Before-and-after page screenshots:
....
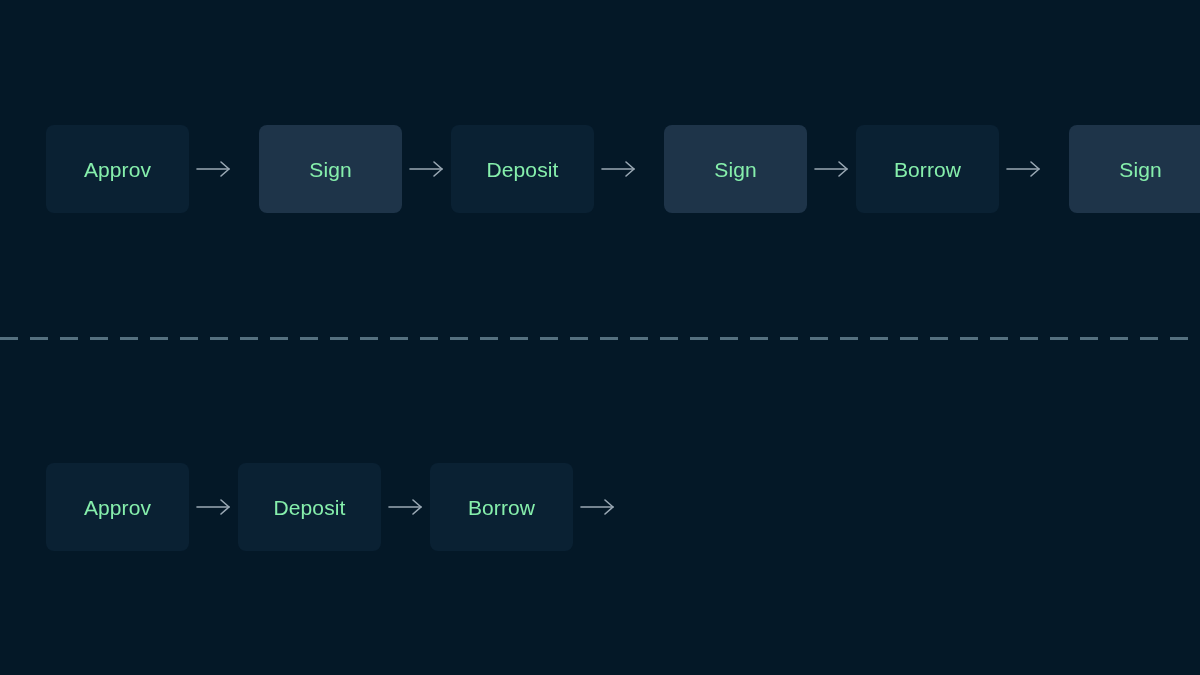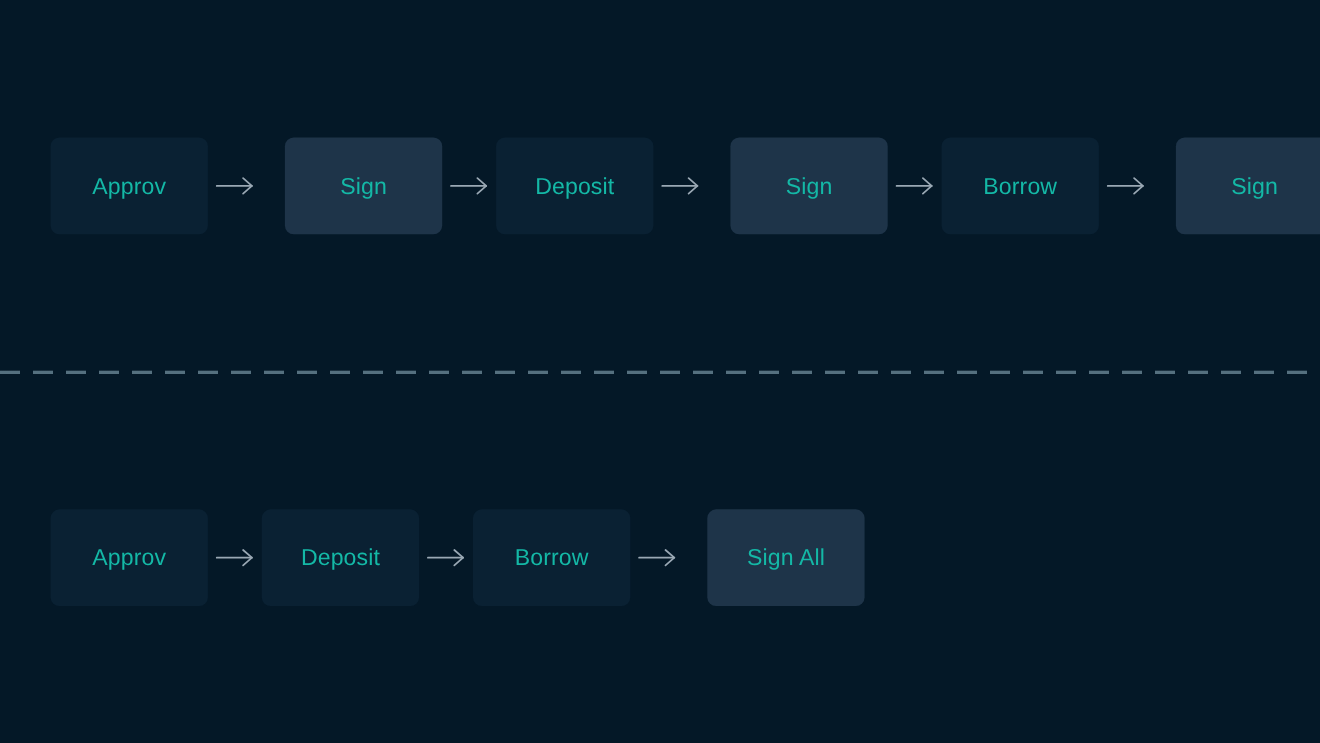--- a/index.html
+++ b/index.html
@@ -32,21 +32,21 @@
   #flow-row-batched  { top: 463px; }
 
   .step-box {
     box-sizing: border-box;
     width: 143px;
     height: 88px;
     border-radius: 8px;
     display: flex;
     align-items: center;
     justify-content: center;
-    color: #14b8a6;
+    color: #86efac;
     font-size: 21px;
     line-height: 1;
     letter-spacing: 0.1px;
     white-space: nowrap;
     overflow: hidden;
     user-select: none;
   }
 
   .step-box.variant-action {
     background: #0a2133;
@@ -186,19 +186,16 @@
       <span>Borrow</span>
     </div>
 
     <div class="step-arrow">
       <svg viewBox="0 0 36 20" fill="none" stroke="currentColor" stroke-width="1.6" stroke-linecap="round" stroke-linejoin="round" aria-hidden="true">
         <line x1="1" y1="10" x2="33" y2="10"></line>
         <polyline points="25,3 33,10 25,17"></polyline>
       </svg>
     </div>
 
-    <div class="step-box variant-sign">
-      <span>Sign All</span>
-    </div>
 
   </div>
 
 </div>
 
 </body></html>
....
• What to work on:
All lines in the preceding records that hold the word "step" need to be copied.

• Expected answer:
   .step-box {
   .step-box.variant-action {
     <div class="step-arrow">
-    <div class="step-box variant-sign">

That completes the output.